Intelligent Data Lake Administrator Guide > Roles, Privileges, and Profiles > Operating System Profiles
  

Operating System Profiles

An operating system profile is a type of security that the Data Integration Service uses to run mappings, workflows, and profiling jobs. Use operating system profiles to increase security and to isolate the run-time environment for users.
If the Data Integration Service runs on UNIX or Linux, create operating system profiles and configure the Data Integration Service to use operating system profiles. By default, the Data Integration Service process runs all jobs, mappings, and workflows using the permissions of the operating system user that starts Informatica Services. For more information about Data Integration Service operating system profiles, see the Informatica Application Service Guide.
When you create the Intelligent Data Lake Service, you must associate it with a Data Integration Service. The operating system profile configuration for the associated Data Integration Service will be applicable to the Intelligent Data Lake Service.

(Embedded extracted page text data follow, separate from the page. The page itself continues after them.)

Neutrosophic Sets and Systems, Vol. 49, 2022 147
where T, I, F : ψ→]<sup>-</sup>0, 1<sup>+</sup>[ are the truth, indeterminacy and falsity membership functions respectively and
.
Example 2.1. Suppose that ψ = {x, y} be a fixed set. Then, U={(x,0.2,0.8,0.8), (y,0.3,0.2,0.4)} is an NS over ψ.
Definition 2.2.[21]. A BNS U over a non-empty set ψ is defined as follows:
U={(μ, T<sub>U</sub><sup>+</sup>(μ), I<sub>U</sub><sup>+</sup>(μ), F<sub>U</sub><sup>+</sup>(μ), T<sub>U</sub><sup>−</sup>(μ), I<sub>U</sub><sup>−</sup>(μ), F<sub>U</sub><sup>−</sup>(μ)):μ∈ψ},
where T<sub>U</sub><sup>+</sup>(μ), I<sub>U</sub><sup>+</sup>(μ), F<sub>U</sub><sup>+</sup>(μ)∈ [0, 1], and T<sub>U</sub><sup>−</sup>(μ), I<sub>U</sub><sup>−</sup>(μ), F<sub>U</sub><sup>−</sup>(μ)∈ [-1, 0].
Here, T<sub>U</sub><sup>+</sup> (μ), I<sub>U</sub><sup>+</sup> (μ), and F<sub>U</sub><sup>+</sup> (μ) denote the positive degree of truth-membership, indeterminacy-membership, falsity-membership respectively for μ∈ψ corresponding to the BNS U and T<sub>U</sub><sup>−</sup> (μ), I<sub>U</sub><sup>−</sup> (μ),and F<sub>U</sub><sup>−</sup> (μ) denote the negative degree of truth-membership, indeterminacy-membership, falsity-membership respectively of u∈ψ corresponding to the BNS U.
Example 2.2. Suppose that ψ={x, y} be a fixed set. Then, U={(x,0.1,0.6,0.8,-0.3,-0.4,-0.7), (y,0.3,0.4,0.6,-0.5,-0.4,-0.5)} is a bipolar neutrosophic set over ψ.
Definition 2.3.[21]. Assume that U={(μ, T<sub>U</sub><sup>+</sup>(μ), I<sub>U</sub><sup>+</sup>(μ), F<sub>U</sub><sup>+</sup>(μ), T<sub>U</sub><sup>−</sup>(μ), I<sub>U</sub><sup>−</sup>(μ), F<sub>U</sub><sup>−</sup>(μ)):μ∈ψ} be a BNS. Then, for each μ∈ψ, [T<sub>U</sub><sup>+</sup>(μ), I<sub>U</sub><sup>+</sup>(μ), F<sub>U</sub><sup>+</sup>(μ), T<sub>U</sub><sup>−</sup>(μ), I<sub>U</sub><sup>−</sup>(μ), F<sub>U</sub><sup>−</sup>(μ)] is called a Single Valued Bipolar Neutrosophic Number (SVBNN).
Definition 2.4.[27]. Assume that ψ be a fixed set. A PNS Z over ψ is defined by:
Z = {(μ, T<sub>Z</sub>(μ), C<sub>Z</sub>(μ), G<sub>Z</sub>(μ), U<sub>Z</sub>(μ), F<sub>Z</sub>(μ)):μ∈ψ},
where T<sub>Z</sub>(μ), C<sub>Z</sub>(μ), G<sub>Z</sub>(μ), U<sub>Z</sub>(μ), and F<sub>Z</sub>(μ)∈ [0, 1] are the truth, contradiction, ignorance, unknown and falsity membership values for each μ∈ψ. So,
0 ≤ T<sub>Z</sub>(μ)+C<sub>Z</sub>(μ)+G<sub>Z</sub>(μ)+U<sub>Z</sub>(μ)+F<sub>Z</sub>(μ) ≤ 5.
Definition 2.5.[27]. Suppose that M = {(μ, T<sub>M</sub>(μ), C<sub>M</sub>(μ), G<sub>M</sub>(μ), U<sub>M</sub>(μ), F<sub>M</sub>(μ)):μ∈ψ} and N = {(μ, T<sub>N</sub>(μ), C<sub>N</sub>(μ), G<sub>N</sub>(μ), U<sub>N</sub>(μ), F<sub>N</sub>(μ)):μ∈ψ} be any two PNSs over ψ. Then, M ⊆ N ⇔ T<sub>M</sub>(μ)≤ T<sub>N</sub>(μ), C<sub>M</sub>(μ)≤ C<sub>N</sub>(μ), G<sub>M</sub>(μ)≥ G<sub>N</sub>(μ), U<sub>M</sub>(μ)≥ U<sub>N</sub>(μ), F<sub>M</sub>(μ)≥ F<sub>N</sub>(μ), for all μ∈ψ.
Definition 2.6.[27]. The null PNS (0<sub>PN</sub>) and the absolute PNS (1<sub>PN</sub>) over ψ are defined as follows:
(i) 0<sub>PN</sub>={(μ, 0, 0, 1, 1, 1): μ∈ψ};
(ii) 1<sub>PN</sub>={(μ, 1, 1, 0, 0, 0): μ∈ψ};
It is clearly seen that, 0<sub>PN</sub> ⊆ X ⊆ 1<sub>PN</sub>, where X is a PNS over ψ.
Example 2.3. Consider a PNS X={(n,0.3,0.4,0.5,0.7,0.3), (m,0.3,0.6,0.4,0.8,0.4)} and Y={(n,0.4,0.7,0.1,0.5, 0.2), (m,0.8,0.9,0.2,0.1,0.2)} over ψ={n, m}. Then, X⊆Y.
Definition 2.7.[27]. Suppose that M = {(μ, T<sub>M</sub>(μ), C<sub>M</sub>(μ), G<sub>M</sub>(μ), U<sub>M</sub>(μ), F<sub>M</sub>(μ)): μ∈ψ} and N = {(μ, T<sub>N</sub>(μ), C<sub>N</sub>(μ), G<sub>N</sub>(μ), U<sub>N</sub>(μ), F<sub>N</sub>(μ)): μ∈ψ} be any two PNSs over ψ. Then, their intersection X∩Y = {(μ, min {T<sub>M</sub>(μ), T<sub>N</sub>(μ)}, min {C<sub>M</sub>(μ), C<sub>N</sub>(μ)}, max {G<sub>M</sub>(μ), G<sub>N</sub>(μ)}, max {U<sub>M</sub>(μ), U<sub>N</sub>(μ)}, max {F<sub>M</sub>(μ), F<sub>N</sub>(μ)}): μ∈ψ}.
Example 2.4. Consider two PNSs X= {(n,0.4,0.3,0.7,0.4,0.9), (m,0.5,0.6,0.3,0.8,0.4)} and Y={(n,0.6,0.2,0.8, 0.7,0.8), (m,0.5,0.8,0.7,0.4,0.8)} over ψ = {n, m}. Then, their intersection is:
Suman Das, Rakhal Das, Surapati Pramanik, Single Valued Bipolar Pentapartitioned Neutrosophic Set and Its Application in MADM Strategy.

Creating an Operating System Profile for Intelligent Data Lake

Create an operating system profile to provide a level of security to users and groups in the run-time environment. The Data Integration Service you have associated with the Intelligent Data Lake Service uses the operating system profile of the user to run workflows or jobs. Ensure that the assigned license allows you to use the operating system profiles feature.
    1. In the Administrator tool, click the Security tab.
    2. On the Security Actions menu, click Create Operating System Profile.
    The Create Operating System Profile dialog box appears.
    3. Enter the following general properties for the operating system profile:
    Property
    Description
    Name
    Name of the operating system profile. The name is not case sensitive and must be unique within the domain. It cannot exceed 128 characters or begin with @. It also cannot contain the following special characters:
    % * + \ / . ? < >
    The name can contain an ASCII space character except for the first and last character. All other space characters are not allowed.
    System User Name
    Name of an operating system user that exists on the machines where the Data Integration Service runs. The Data Integration Service runs workflows or jobs using the system access of the system user defined for the operating system profile.
    Note: When you create operating system profiles, you cannot specify the system user name as root or use a non-root user with uid==0.
    4. Click Next.
    The Configure Operating System Profile dialog box appears.
    5. Select the Data Integration Service checkbox and configure the operating system profile properties.
    6. Configure service process variables in the operating system profile to specify different output file locations based on the operating system profile that is assigned to the user or group. The Data Integration Service writes output files to a single shared location specified in the $DISRootDir service process variable.
    7. Select Enable Hadoop Impersonation Properties.
    8. Choose to use the logged in user or specify a Hadoop impersonation user to run Hadoop jobs. For a secure Hadoop cluster, the logged in user or the user specified as the Hadoop impersonation user should be valid and have the required permissions in the cluster nodes.
    9. Optionally, configure the environment variables.
    10. Click Next.
    The Assign Groups and Users to Operating System Profile dialog box appears.
    11. In the Groups tab, select the groups that you want to assign the operating system profile.
    A list of all the groups with permission on the operating system profile appears.
    12. In the Users tab, select the users that you want to assign the operating system profile.
    A list of all the users with permission on the operating system profile appears.
    13. Click Finish.
    After you create the operating system profile, the details panel displays the properties of the operating system profile and the groups and users that the profile is assigned to.

Assigning a Default Operating System Profile to an Intelligent Data Lake User or Group

For Intelligent Data Lake, each user must have only one default operating system profile. If a user inherits multiple operating system profiles based on permissions assigned to groups or direct assignment, ensure that the user is assigned only one default operating system profile.
When you assign an operating system profile as the default profile to a user or group, the Data Integration Service uses the default operating system profile to run jobs and workflows. You can assign only an operating system profile with direct permission as the default profile to a user or group.
    1. On the Security tab, select the Users or Groups view.
    2. In the Navigator, select the user or group.
    3. In the content panel, select the Permissions view.
    4. Click the Operating System Profiles tab.
    5. Click the Assign or Change the Default Operating System Profile button.
    The Assign or Change the Default Operating System Profile dialog box appears.
    6. Select a profile from the Default Operating System Profile list.
    7. Click OK.
    In the details panel, the Default Profile column displays Yes (Direct) for the operating system profile.